Unicode is a character set that assigns unique code points to every character. UTF-8 is an encoding scheme that converts those Unicode code points into bytes for storage and transmission. UTF-8 is one of several Unicode encodings, alongside UTF-16 and UTF-32.
Why is UTF-8 the most popular encoding on the web?
UTF-8 is popular because it's backward compatible with ASCII, efficient for English text (1 byte per character), supports all Unicode characters, has no byte-order issues, and is self-synchronizing for error recovery.
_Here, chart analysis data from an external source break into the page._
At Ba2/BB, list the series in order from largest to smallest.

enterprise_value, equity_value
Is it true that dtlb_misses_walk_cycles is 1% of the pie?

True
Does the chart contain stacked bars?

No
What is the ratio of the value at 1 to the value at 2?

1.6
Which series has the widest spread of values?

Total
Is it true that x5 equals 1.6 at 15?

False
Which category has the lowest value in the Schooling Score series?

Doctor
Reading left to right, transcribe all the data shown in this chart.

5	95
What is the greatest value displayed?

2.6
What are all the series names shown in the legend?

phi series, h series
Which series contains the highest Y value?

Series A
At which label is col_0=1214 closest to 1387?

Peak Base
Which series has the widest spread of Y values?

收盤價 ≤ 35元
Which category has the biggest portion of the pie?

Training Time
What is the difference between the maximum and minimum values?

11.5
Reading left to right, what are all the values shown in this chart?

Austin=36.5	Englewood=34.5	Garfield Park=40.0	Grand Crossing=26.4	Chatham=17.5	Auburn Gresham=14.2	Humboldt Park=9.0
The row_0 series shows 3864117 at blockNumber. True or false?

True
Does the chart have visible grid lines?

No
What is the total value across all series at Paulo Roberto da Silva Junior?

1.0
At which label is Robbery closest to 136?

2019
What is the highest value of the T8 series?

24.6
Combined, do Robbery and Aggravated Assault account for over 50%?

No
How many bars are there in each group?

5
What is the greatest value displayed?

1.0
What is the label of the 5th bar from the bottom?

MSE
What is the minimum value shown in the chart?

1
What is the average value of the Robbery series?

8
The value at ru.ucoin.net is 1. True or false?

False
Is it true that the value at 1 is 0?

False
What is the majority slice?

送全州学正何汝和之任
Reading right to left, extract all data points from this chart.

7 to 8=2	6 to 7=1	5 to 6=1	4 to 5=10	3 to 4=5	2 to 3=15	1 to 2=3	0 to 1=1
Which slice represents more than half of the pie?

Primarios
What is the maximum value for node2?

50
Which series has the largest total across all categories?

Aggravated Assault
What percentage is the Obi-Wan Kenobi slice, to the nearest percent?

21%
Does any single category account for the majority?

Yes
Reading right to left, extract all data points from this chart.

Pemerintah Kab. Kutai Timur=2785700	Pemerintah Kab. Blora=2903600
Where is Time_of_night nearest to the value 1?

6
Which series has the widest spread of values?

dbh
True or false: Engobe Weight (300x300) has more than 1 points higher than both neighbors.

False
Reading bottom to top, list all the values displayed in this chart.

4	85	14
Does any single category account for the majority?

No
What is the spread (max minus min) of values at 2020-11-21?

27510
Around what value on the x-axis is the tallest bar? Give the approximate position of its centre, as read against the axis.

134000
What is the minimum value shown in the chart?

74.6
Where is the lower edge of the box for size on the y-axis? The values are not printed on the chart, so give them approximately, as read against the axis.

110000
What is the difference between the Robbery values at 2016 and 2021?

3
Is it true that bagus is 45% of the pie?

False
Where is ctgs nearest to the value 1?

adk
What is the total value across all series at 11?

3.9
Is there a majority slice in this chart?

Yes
How many bytes does UTF-8 use per character?
UTF-8 uses variable-width encoding: 1 byte for ASCII (U+0000-007F), 2 bytes for Latin/Greek/Cyrillic (U+0080-07FF), 3 bytes for most other characters including CJK (U+0800-FFFF), and 4 bytes for emoji and rare characters (U+10000-10FFFF).
What is the difference between UTF-8 and UTF-16?
UTF-8 uses 1-4 bytes per character and is ASCII-compatible, while UTF-16 uses 2 or 4 bytes and requires byte-order marks (BOM). UTF-8 is more efficient for ASCII-heavy content, while UTF-16 can be more efficient for CJK text.
How do I detect if a file is UTF-8 encoded?
UTF-8 files can optionally start with a BOM (EF BB BF), but this is discouraged. Detection usually involves checking for valid UTF-8 byte sequences or relying on metadata like HTTP headers, HTML charset declarations, or file system attributes.